This section requires each group to assess the chosen firm’s Strategy. Think of this section as an exercise in identifying, analyzing, and synthesizing data and information to support your chosen company’s (strategic) decisions to maximize customer value and enterprise value. Based on information in the annual reports or that published on the firm’s website, summarize what the firm views as the reasons for its successes (either past or expected in the future). Search for both quantitative and qualitative success factors provided in the report.
Evaluate the financial performance of the chosen firm X. What insights can financial analysis offer into the sources of superior (or inferior) firm performance?
A good financial analysis goes beyond the numbers and makes conjectures about emerging trends and likely strategic implications of the numbers, often by combining insights from multiple elements of the financial statements.
Required Content for Grading
• What does your financial analysis reveal about the firm? How well or badly is the company performing?
Use some financial metrics to support your answer. It is very important that you use several measures of firm performance to analyze your chosen company’s performance. Additionally, you should compare these metrics over an extended time period. Further, you should compare these metrics with those of the best performers in your chosen industry.
Develop key financial ratios and analyze them in terms of trends, industry comparisons, etc. Financial data presented without some solid comparisons tends to be relatively meaningless.
Please click on the link to access a list of financial ratios and their definitions. We are interested in Profitability and Efficiency ratios. Profitability ratios measure the ability of a firm to generate profit, e.g.: ROA, ROE, ROCE, Gross Profit Margin, etc. Efficiency ratios capture the effectiveness of firm’s usage of assets and liability, e.g.: Asset
Turnover, Inventory Turnover, etc.
OTHER TYPES OF RATIOS (Not required for our analysis)
1. Capitalization ratios measure the debt component of a firm’s total capital structure, e.g.: Capitalization Ratio, Total Debt-to-Invested Capital Ratio, etc.
2. Financial Soundness/Solvency ratios capture the firm’s ability to meet long-term obligations, e.g.: Total Debt to Equity Ratio, Interest Coverage Ratio, etc.
3. Liquidity ratios measure a firm’s ability to meet its short-term obligations, e.g.: Current Ratio, Quick Ratio;
4. Valuation: estimates the attractiveness of a firm’s stock (overpriced or underpriced), e.g.: P/E ratio, Shiller’s CAPE ratio, etc.
5. Other Miscellaneous ratios, e.g.: R&D-to-Sales, Labor Expenses-to-Sales.
• Based on your analysis, does it appear that the firm’s financial performance is headed in the right direction or is there a gap between current performance and what the firm’s performance should be?

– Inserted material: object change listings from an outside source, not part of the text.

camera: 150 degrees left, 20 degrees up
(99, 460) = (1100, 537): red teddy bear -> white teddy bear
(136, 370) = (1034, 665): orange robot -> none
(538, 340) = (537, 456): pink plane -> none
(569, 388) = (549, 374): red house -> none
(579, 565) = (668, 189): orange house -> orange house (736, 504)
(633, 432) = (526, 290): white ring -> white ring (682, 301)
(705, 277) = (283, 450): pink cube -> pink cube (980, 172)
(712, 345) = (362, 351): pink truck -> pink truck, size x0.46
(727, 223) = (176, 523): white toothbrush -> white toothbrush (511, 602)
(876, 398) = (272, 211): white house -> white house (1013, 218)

While the above question requires you to simply explain the temporal and cross-sectional variation in measures of firm performance, this question requires you to link these variations in measures of firm performance to that in the operational metrics. What are the underlying reasons for the variation in firm performance?

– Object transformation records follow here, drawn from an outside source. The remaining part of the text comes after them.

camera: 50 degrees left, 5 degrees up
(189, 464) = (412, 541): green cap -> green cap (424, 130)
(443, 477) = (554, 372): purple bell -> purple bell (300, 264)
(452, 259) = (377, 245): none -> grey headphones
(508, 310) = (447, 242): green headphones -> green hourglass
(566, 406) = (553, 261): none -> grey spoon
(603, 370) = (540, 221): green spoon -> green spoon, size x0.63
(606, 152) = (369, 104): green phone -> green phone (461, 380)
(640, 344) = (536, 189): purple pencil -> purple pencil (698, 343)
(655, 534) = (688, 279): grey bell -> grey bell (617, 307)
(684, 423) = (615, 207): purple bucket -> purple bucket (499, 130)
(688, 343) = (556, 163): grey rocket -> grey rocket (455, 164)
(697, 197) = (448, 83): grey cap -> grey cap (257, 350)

Ideally, explain the changes within the company over 3-5 years, if possible. Furthermore, it is usually best to compare with the industry norms and averages or combine several of the closest competitors into a single basket.

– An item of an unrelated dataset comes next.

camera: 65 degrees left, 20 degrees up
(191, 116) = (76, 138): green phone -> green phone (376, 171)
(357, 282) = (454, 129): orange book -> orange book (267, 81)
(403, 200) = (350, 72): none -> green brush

Please refer to the following framework in Chapter 2.

Source: Grant (2016) Contemporary Strategy Analysis, Figure 2.1
• How do the public financial markets perceive the performance and future potential of this firm?
You can discuss whether the stock is over- or under-valued. Explain possible reasons for either. For instance, earnings per share (EPS) are an important measure of corporate performance that helps forecast growth. It is therefore logical to expect that these numbers influence the companies’ stock prices. However, there are multiple definitions of earnings that include, or omit, different kinds of information. Hence, the different earnings numbers of the same publicly traded company (provided by different data sources) give different information about what the company is doing.
A particular earnings number may be trying to highlight or play down some activity. It is therefore very important for investors to understand the different kinds of earnings numbers. S/he should know what s/he is looking for in an earnings number. For instance, firms report both GAAP and non-GAAP earnings. While companies are required to report GAAP earnings, they also report non-GAAP earnings to provide information about the performance of the core business operations by subtracting things like depreciation, marketing and administrative costs. Typically, non-GAAP earnings exclude expenses GAAP requires, such as restructuring charges and asset write-downs. Companies would like investors to base their decision (to invest) on the information provided by non-GAAP earnings. In such a situation, an investor should also compare the GAAP and non-GAAP earnings to the “street earnings”, which are produced by Wall Street analysts and data providers. An investor should understand that one type of numbers are not necessarily better than the other. It is important that s/he understand the information provided by the numbers.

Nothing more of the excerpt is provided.